- **ASSIGNMENT**: Only the lines that include "имущества" should be copied from the data below.

[INPUT DATA — start]

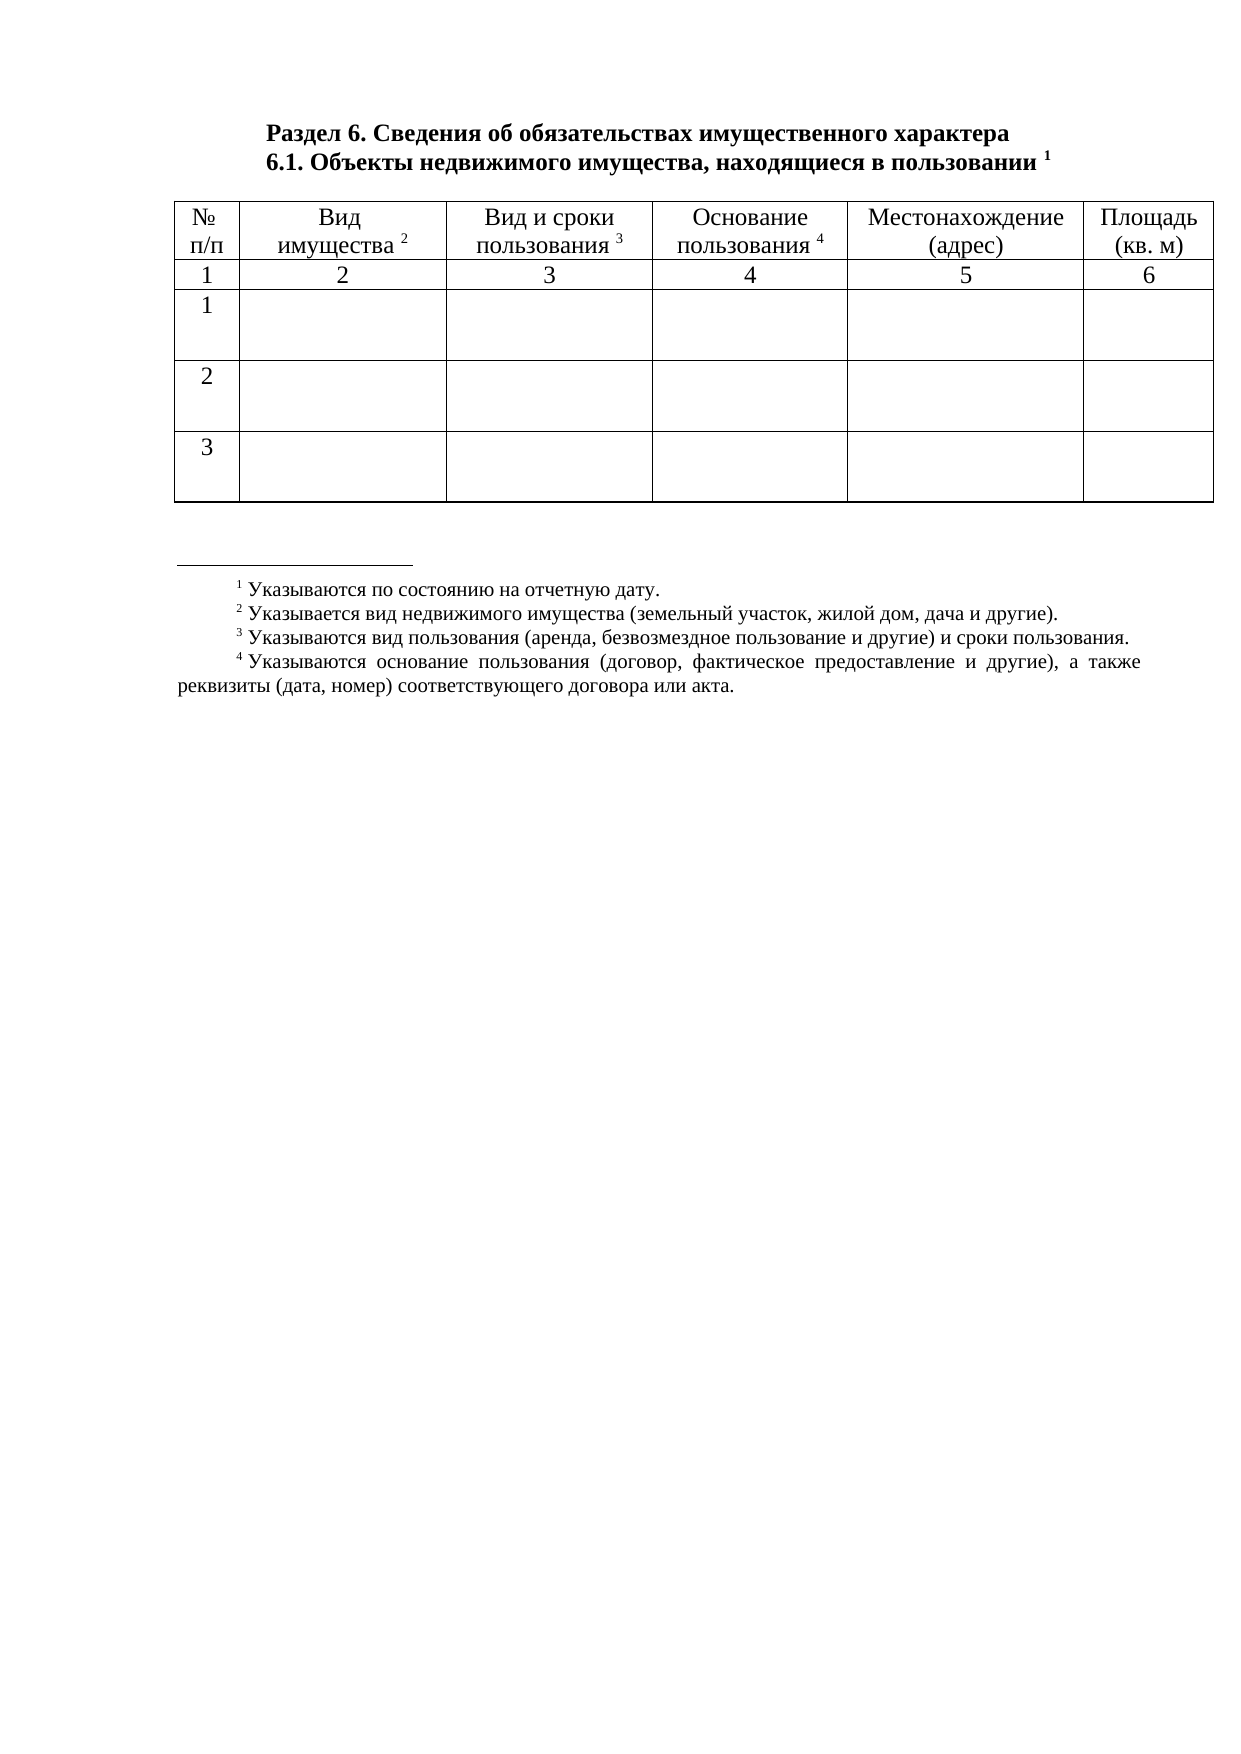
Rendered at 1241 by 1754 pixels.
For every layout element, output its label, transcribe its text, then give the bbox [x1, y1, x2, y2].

table_cell 6 [1084, 260, 1213, 289]
text 1 Указываются по состоянию на отчетную дату. [177, 577, 1152, 601]
table_cell 2 [240, 260, 446, 289]
table_cell [848, 290, 1083, 360]
table_cell [240, 290, 446, 360]
table_cell 5 [848, 260, 1083, 289]
table_cell [240, 432, 446, 501]
text 6.1. Объекты недвижимого имущества, находящиеся в пользовании 1 [177, 147, 1152, 176]
table_header Площадь (кв. м) [1084, 202, 1213, 259]
text 3 Указываются вид пользования (аренда, безвозмездное пользование и другие) и сроки пользования. [177, 625, 1152, 649]
table_header Основание пользования 4 [653, 202, 847, 259]
table_cell 1 [175, 260, 239, 289]
table_cell [848, 432, 1083, 501]
table_cell [653, 290, 847, 360]
table_header № п/п [175, 202, 239, 259]
table_cell [447, 432, 652, 501]
table_cell [653, 432, 847, 501]
table_header Вид и сроки пользования 3 [447, 202, 652, 259]
table_header Местонахождение (адрес) [848, 202, 1083, 259]
table_cell [447, 361, 652, 431]
table_cell [848, 361, 1083, 431]
table_cell [1084, 361, 1213, 431]
table_cell 2 [175, 361, 239, 431]
text 4 Указываются основание пользования (договор, фактическое предоставление и другие), а также реквизиты (дата, номер) соответствующего договора или акта. [177, 649, 1152, 697]
table_cell [240, 361, 446, 431]
table_cell 1 [175, 290, 239, 360]
table_cell [447, 290, 652, 360]
table_cell 3 [447, 260, 652, 289]
text Раздел 6. Сведения об обязательствах имущественного характера [177, 118, 1152, 147]
table_cell 4 [653, 260, 847, 289]
table_cell 3 [175, 432, 239, 501]
table_cell [1084, 290, 1213, 360]
table_cell [1084, 432, 1213, 501]
table_cell [653, 361, 847, 431]
table_header Вид имущества 2 [240, 202, 446, 259]
text 2 Указывается вид недвижимого имущества (земельный участок, жилой дом, дача и другие). [177, 601, 1152, 625]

[INPUT DATA — finish]

- **WORKED SOLUTION**:
text 6.1. Объекты недвижимого имущества, находящиеся в пользовании 1 [177, 147, 1152, 176]
table_header Вид имущества 2 [240, 202, 446, 259]
text 2 Указывается вид недвижимого имущества (земельный участок, жилой дом, дача и другие). [177, 601, 1152, 625]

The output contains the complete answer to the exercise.